Humans are able to learn complex languages without physical affordances, as long as there is community to learn from, and good feedback (visible, audible, tactile) to reinforce the communication between the sender and the receiver.
Research done by my colleagues at Microsoft Research show that when given the choice to manipulate data visualizations on touch interfaces, users prefer interacting directly with the data (chart or plot areas) as opposed to manipulating related UI controls, no matter how well mapped (ribbon or context menu). Additionally, we retain more information from things we directly manipulate by touch.
So how might this look applied to interaction design? Let’s look at Steven Pinker’s four principles for language acquisition in his work on Learnability Theory. To learn language, humans need:
A class of languages. One of them is the “target” language, to be attained by the learner, but the learner does not, of course, know which it is. In the case of children, the class of languages would consist of the existing and possible human languages; the target language is the one spoken in their community.
An environment. This is the information in the world that the learner has to go on in trying to acquire the language. In the case of children, it might include the sentences parents utter, the context in which they utter them, feedback to the child (verbal or nonverbal) in response to the child’s own speech, and so on. Parental utterances can be a random sample of the language, or they might have some special properties: they might be ordered in certain ways, sentences might be repeated or only uttered once, and so on.

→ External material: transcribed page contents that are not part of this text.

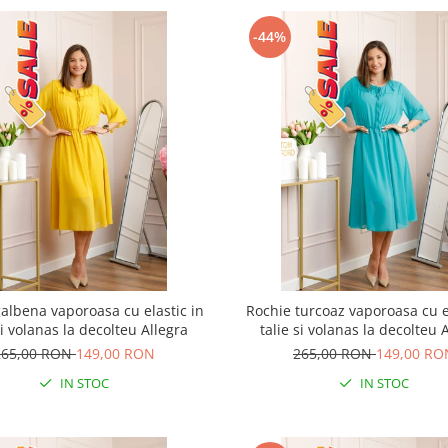
-44%
albena vaporoasa cu elastic in
Rochie turcoaz vaporoasa cu e
si volanas la decolteu Allegra
talie si volanas la decolteu 
265,00 RON
149,00 RON
265,00 RON
149,00 RO
IN STOC
IN STOC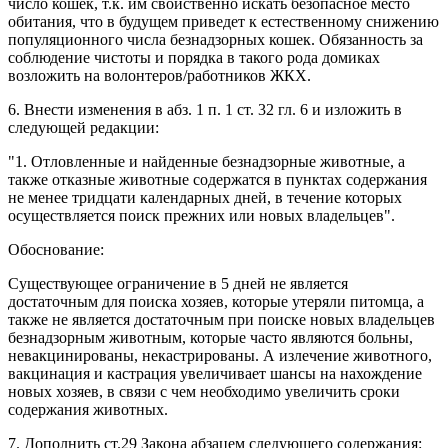
число кошек, т.к. им свойственно искать безопасное место
обитания, что в будущем приведет к естественному снижению
популяционного числа безнадзорных кошек. Обязанность за
соблюдение чистоты и порядка в такого рода домиках
возложить на волонтеров/работников ЖКХ.
6. Внести изменения в абз. 1 п. 1 ст. 32 гл. 6 и изложить в
следующей редакции:
"1. Отловленные и найденные безнадзорные животные, а
также отказные животные содержатся в пунктах содержания
не менее тридцати календарных дней, в течение которых
осуществляется поиск прежних или новых владельцев".
Обоснование:
Существующее ограничение в 5 дней не является
достаточным для поиска хозяев, которые утеряли питомца, а
также не является достаточным при поиске новых владельцев
безнадзорным животным, которые часто являются больны,
невакцинированы, некастрированы. А излечение животного,
вакцинация и кастрация увеличивает шансы на нахождение
новых хозяев, в связи с чем необходимо увеличить сроки
содержания животных.
7. Дополнить ст.29 Закона абзацем следующего содержания:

A learning strategy. The learner, using information in the environment, tries out “hypotheses” about the target language. The learning strategy is the algorithm that creates the hypotheses and determines whether they are consistent with the input information from the environment. For children, it is the “grammar-forming” mechanism in their brains; their “language acquisition device.”
A success criterion. If we want to say that “learning” occurs, presumably it is because the learners’ hypotheses are not random, — but that by some time the hypotheses are related in some systematic — way to the target language. Learners may arrive at a hypothesis — identical to the target language after some fixed period of time; — they may arrive at an approximation to it; they may waiver among a — set of hypotheses one of which is correct.

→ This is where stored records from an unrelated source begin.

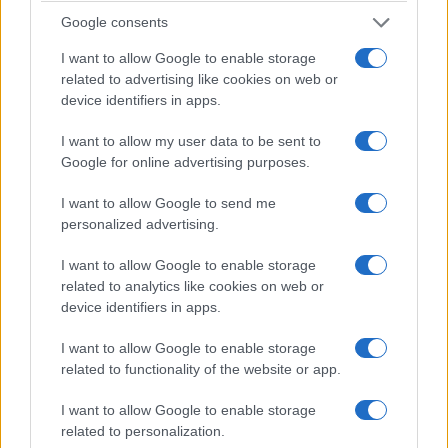
esaltati.
Google consents
I want to allow Google to enable storage
Guccini, come i colleghi di militanza, era uno che
related to advertising like cookies on web or
doveva la sua fortuna cantautorale e poi di
device identifiers in apps.
scrittore alla
perfetta macchina cultural
I want to allow my user data to be sent to
egemonica del PCI
con le sue ARCI, le feste
Google for online advertising purposes.
dell’Unità, l’oliato circuito dei concerti e della
promozione ideologizzata, e per tutti gli anni
I want to allow Google to send me
Settanta quel cantare in eskimo aveva funzionato
personalized advertising.
bene, serviva al partito, la sottocultura canterina
I want to allow Google to enable storage
s’incaricava, calando dall’alto la pessima
related to analytics like cookies on web or
pubblicistica rivoluzionaria di riferimento, di
device identifiers in apps.
coltivare il campo della contestazione giovanile,
I want to allow Google to enable storage
possibilmente lasciandolo nell’alveo del PCI
related to functionality of the website or app.
contro le derive estremistiche; Guccini e gli altri
I want to allow Google to enable storage
non sono mai usciti da una fedeltà opportunistica,
related to personalization.
se arrivavano agli scazzi con le mille forme di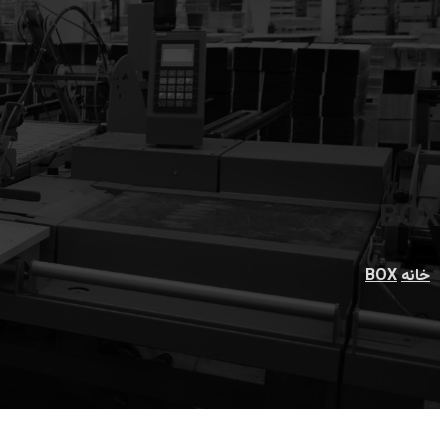
BOX
خانه
BOX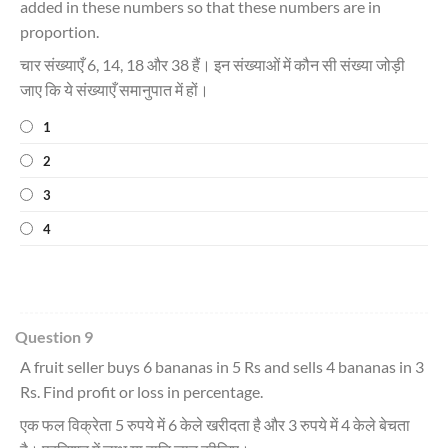
added in these numbers so that these numbers are in
proportion.
चार संख्याएँ 6, 14, 18 और 38 हैं। इन संख्याओं में कौन सी संख्या जोड़ी
जाए कि ये संख्याएँ समानुपात में हों।
1
2
3
4
Question 9
A fruit seller buys 6 bananas in 5 Rs and sells 4 bananas in 3
Rs. Find profit or loss in percentage.
एक फल विक्रेता 5 रुपये में 6 केले खरीदता है और 3 रुपये में 4 केले बेचता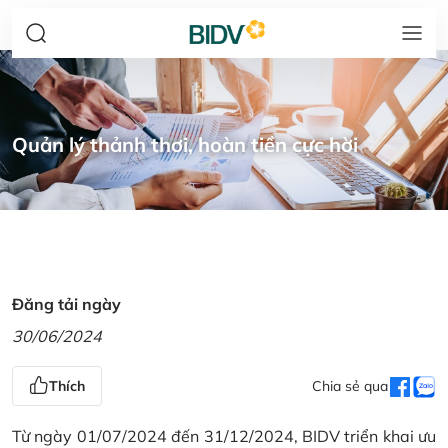
Quản lý thảnh thơi, hoàn tiền cực hời
Đăng tải ngày
30/06/2024
Thích
Chia sẻ qua
Từ ngày 01/07/2024 đến 31/12/2024, BIDV triển khai ưu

Given these principles, how might designers create an environment that facilitates learning of a more robust gestural language for touch UI?

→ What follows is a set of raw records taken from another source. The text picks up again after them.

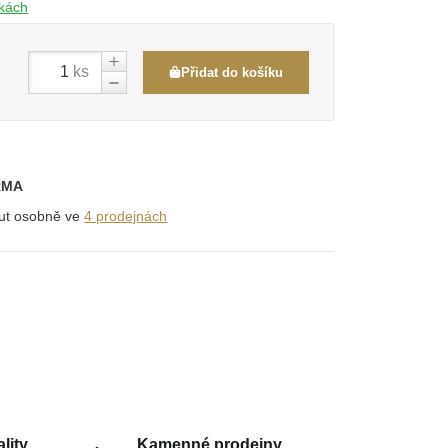
čkách
ks
Přidat do košíku
RMA
out osobně ve
4 prodejnách
lity
Kamenné prodejny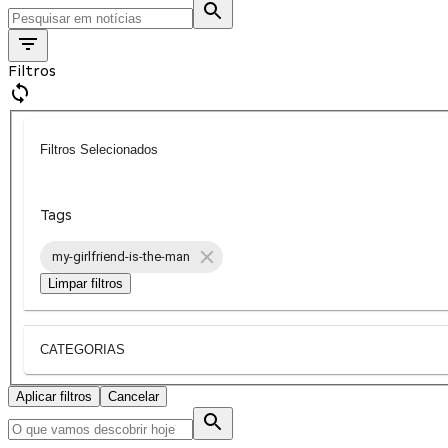
Filtros
Filtros Selecionados
Tags
my-girlfriend-is-the-man
Limpar filtros
CATEGORIAS
Aplicar filtros
Cancelar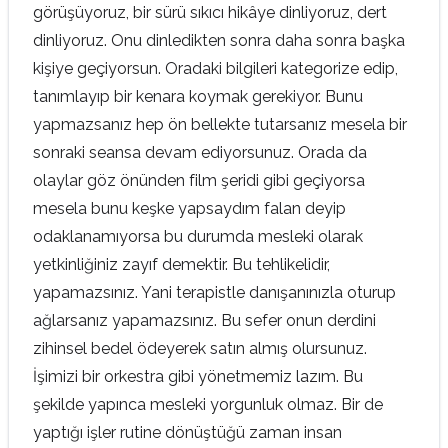
görüşüyoruz, bir sürü sıkıcı hikâye dinliyoruz, dert
dinliyoruz. Onu dinledikten sonra daha sonra başka
kişiye geçiyorsun. Oradaki bilgileri kategorize edip,
tanımlayıp bir kenara koymak gerekiyor. Bunu
yapmazsanız hep ön bellekte tutarsanız mesela bir
sonraki seansa devam ediyorsunuz. Orada da
olaylar göz önünden film şeridi gibi geçiyorsa
mesela bunu keşke yapsaydım falan deyip
odaklanamıyorsa bu durumda mesleki olarak
yetkinliğiniz zayıf demektir. Bu tehlikelidir,
yapamazsınız. Yani terapistle danışanınızla oturup
ağlarsanız yapamazsınız. Bu sefer onun derdini
zihinsel bedel ödeyerek satın almış olursunuz.
İşimizi bir orkestra gibi yönetmemiz lazım. Bu
şekilde yapınca mesleki yorgunluk olmaz. Bir de
yaptığı işler rutine dönüştüğü zaman insan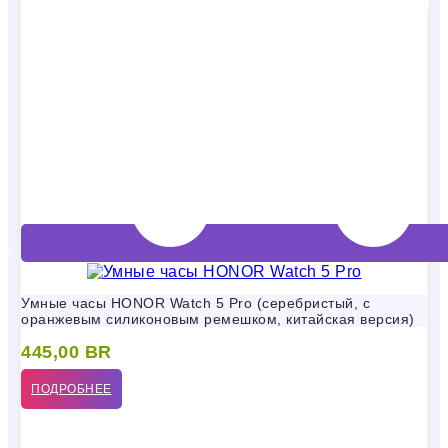
Умные часы HONOR Watch 5 Pro (серебристый, с
оранжевым силиконовым ремешком, китайская версия)
445,00
BR
ПОДРОБНЕЕ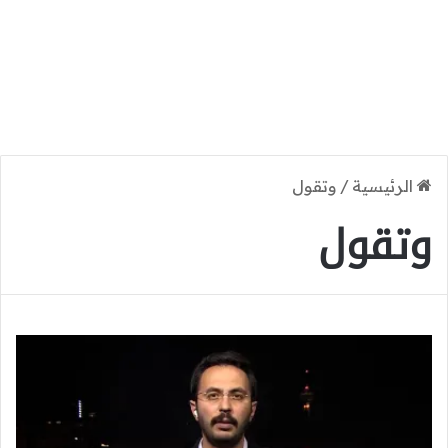
الرئيسية
/
وتقول
وتقول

A class of languages. Having a unified gestural language that applies across operating systems and devices, or domains (i.e., when interacting with a data visualization, this gesture always equals that action).
An environment. In this case, what kind of affordances or help UI can designers employ that make learning and remembering new gestures easier? How can we build user communities that teach new users shortcuts and tricks?
A learning strategy. We see users do this already. Since the advent of the iPhone, people now expect glass to be interactive. We naturally swipe, tap, pinch and zoom our devices to see what happens, applying a trial and error strategy to find out what works.
A success criterion. Designers must use clear and effective visual and audio feedback to confirm or deny that a user’s touch gesture has an intended effect on the system.
And lastly, my addition, a governing body. We need a neutral entity that sets forth defintions and standards for a common touch language, similar to language academies like the l’Académie française, the Real Academia Española, or standards creators like the W3C. Both Apple and Microsoft have taken strides in this direction to define gestural languages for touch interaction on their individual platforms, but what we really need is a body of industry and academic professionals to lead the way in standardizing a gestural language across technology platforms so the touch interactions we have with computers can be easier to learn, more robust, and universally extensible.